• **To do**
Please render every line from the first line of the entries through the line containing "family: Commelinaceae", both included, as a JSON list of strings with one string per line and blank lines omitted.

• **Data supplied**
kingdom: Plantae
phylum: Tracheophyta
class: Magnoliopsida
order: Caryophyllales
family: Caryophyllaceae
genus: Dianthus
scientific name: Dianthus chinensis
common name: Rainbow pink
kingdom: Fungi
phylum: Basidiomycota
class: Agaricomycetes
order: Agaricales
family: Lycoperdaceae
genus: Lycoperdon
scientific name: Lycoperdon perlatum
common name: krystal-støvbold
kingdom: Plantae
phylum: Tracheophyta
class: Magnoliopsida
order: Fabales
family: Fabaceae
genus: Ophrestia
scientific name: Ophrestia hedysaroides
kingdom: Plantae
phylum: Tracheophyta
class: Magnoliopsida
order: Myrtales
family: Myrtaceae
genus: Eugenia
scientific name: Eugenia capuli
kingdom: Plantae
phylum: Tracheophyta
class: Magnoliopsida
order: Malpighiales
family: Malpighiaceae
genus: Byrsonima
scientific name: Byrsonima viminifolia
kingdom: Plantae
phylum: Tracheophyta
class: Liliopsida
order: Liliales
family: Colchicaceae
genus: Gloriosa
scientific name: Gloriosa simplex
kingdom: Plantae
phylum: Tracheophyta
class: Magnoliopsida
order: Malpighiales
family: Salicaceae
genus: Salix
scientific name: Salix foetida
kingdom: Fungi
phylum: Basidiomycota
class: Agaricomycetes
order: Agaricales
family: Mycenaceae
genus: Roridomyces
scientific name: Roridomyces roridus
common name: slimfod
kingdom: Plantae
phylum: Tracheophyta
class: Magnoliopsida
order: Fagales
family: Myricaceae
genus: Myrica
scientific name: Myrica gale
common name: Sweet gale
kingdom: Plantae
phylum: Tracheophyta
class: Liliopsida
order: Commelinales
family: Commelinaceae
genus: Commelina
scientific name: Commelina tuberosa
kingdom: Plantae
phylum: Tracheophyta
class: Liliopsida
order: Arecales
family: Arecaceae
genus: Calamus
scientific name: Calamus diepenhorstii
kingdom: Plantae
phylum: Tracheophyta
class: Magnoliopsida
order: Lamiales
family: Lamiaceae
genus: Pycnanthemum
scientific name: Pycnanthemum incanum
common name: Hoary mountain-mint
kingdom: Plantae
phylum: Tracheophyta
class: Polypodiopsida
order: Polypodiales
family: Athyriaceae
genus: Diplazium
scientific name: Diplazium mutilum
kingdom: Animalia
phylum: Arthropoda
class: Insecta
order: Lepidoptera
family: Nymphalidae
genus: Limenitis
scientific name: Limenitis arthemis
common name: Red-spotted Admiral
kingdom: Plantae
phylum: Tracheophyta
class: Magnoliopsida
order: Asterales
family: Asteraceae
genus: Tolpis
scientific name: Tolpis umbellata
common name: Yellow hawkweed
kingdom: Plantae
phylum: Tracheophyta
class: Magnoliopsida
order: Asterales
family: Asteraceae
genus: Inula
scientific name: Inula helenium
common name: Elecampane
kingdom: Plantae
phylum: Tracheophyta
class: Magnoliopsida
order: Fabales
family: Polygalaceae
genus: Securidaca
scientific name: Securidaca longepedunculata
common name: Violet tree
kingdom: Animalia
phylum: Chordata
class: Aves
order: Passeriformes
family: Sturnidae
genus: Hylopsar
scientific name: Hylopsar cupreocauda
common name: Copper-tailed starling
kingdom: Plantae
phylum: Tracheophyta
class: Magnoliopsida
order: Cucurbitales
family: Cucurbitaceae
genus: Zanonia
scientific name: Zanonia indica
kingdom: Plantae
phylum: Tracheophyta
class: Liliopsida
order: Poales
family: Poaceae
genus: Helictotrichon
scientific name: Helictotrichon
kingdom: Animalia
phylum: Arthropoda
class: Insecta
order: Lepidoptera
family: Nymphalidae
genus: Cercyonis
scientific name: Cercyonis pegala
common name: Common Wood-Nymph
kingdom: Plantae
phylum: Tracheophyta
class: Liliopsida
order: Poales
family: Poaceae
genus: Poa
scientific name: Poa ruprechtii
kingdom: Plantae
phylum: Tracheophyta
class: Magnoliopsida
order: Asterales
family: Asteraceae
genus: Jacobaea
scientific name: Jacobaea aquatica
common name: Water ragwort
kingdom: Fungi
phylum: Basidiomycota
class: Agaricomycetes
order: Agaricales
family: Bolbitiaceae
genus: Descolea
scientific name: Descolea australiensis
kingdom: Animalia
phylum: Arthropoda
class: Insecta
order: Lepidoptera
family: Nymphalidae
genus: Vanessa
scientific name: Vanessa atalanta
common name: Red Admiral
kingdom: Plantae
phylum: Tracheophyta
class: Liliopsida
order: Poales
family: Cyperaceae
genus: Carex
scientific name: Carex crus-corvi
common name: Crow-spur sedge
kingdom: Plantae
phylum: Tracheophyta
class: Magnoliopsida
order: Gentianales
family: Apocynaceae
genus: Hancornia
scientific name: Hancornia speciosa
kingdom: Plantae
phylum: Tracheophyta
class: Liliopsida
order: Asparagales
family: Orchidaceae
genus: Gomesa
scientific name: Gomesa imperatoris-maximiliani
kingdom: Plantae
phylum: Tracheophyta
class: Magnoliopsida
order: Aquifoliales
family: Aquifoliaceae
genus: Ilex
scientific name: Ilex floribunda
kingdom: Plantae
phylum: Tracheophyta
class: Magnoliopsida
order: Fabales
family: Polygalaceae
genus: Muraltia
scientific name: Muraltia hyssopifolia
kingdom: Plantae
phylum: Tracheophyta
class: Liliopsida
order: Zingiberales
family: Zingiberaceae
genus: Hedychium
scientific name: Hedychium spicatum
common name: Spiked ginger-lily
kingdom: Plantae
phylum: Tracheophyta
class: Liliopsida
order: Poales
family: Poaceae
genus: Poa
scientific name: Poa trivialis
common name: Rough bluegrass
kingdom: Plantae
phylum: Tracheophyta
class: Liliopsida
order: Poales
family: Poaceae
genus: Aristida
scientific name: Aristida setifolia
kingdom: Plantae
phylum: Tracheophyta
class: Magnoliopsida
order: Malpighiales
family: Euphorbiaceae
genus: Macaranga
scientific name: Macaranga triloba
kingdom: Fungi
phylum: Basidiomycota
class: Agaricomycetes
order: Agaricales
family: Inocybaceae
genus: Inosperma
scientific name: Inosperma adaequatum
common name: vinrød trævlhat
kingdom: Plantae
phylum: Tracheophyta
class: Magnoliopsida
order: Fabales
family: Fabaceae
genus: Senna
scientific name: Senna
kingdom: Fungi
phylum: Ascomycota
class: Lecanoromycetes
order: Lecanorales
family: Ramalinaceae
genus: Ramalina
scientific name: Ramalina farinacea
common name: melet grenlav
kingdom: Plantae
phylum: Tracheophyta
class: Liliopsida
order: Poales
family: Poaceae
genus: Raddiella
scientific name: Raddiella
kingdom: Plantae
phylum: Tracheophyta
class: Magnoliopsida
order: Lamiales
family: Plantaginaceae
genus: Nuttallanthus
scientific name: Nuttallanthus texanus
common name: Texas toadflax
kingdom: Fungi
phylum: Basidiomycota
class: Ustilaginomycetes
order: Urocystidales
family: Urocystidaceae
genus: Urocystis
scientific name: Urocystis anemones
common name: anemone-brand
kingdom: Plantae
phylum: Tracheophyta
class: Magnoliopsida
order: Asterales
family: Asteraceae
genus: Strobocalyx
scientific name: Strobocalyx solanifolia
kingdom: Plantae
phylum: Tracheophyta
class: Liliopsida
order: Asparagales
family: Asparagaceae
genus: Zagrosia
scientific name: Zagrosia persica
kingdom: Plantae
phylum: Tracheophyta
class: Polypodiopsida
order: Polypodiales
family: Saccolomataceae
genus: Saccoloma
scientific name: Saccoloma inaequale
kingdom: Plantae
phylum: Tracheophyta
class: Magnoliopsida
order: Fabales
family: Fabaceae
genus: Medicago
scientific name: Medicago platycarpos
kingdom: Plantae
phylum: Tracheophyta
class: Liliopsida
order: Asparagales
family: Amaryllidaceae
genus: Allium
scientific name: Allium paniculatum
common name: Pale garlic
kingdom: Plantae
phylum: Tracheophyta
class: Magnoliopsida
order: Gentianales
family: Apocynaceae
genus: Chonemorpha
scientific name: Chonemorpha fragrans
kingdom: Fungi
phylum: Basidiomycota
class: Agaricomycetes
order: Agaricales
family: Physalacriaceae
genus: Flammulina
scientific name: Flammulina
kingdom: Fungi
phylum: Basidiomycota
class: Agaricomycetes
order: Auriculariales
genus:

• **Complete answer**
[
  "kingdom: Plantae",
  "phylum: Tracheophyta",
  "class: Magnoliopsida",
  "order: Caryophyllales",
  "family: Caryophyllaceae",
  "genus: Dianthus",
  "scientific name: Dianthus chinensis",
  "common name: Rainbow pink",
  "kingdom: Fungi",
  "phylum: Basidiomycota",
  "class: Agaricomycetes",
  "order: Agaricales",
  "family: Lycoperdaceae",
  "genus: Lycoperdon",
  "scientific name: Lycoperdon perlatum",
  "common name: krystal-støvbold",
  "kingdom: Plantae",
  "phylum: Tracheophyta",
  "class: Magnoliopsida",
  "order: Fabales",
  "family: Fabaceae",
  "genus: Ophrestia",
  "scientific name: Ophrestia hedysaroides",
  "kingdom: Plantae",
  "phylum: Tracheophyta",
  "class: Magnoliopsida",
  "order: Myrtales",
  "family: Myrtaceae",
  "genus: Eugenia",
  "scientific name: Eugenia capuli",
  "kingdom: Plantae",
  "phylum: Tracheophyta",
  "class: Magnoliopsida",
  "order: Malpighiales",
  "family: Malpighiaceae",
  "genus: Byrsonima",
  "scientific name: Byrsonima viminifolia",
  "kingdom: Plantae",
  "phylum: Tracheophyta",
  "class: Liliopsida",
  "order: Liliales",
  "family: Colchicaceae",
  "genus: Gloriosa",
  "scientific name: Gloriosa simplex",
  "kingdom: Plantae",
  "phylum: Tracheophyta",
  "class: Magnoliopsida",
  "order: Malpighiales",
  "family: Salicaceae",
  "genus: Salix",
  "scientific name: Salix foetida",
  "kingdom: Fungi",
  "phylum: Basidiomycota",
  "class: Agaricomycetes",
  "order: Agaricales",
  "family: Mycenaceae",
  "genus: Roridomyces",
  "scientific name: Roridomyces roridus",
  "common name: slimfod",
  "kingdom: Plantae",
  "phylum: Tracheophyta",
  "class: Magnoliopsida",
  "order: Fagales",
  "family: Myricaceae",
  "genus: Myrica",
  "scientific name: Myrica gale",
  "common name: Sweet gale",
  "kingdom: Plantae",
  "phylum: Tracheophyta",
  "class: Liliopsida",
  "order: Commelinales",
  "family: Commelinaceae"
]